Mechanical stress induces cardiac hypertrophy and expression of specific genes in the cardiac myocytes. External stimuli are generally transduced into the nuleus through the activation of a protein kinase cascade. We have previously shown that stretching cardiomyocytes stimulates the activity of protein kinase C (PKC), mitogen-activated protein (MAP) kinase and S6 protein kinase. In the present study, we examined two other kinases, Raf-1 kinase and MAP kinase, which are supposed to lie between PKC and MAP kinase in the protein kinase cascade.

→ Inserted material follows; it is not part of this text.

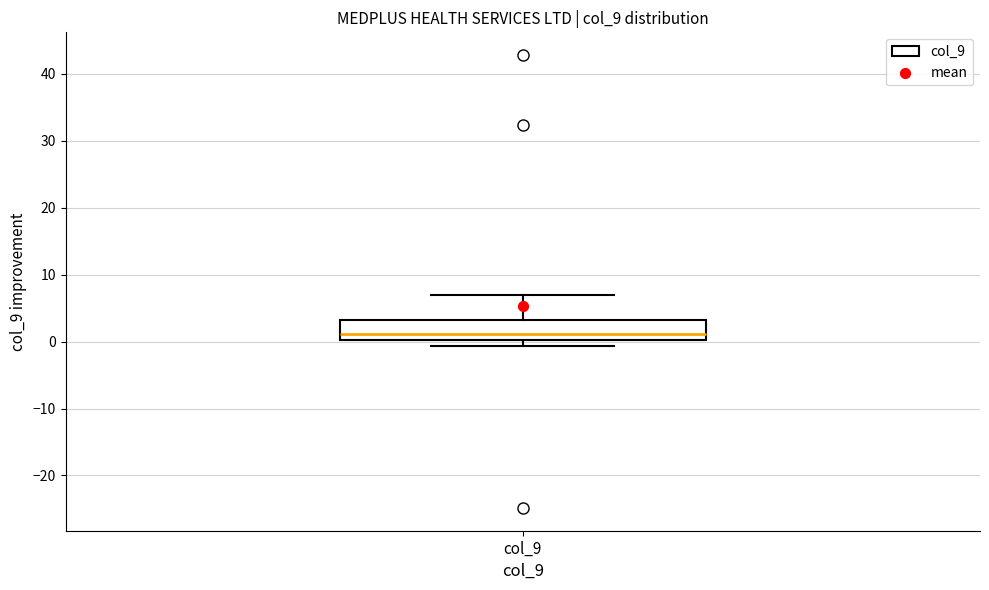

Read this box plot against the y-axis: the position of the median line, the range covered by the box, and the ends of both whiskers. The values are not printed on the chart, so give them approximately, as read against the axis.

median 1, box 0 to 3, whiskers -1 to 7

Stretching cardiocytes by using the in vitro system induced hyperphosphorilation of Raf-1 kinase and activation of MAP kinase kinase. The protein kinases activated by mechanical stress are similar to those activated by growth factors. We examined the possible involvement of angiotensin II (AngII) in the protein synthesis and gene expression induced by mechanical stress. CV11974, an Ang-II-receptor antagonist, partially suppressed the increases in amino acid incorporation, c-fos gene expression and MAP kinase activity induced by stretching. These results suggest that a variety of protein kinases are activated by mechanical stress and that locally produced AngII may in part play important roles in converting mechanical stimuli into biochemical signals.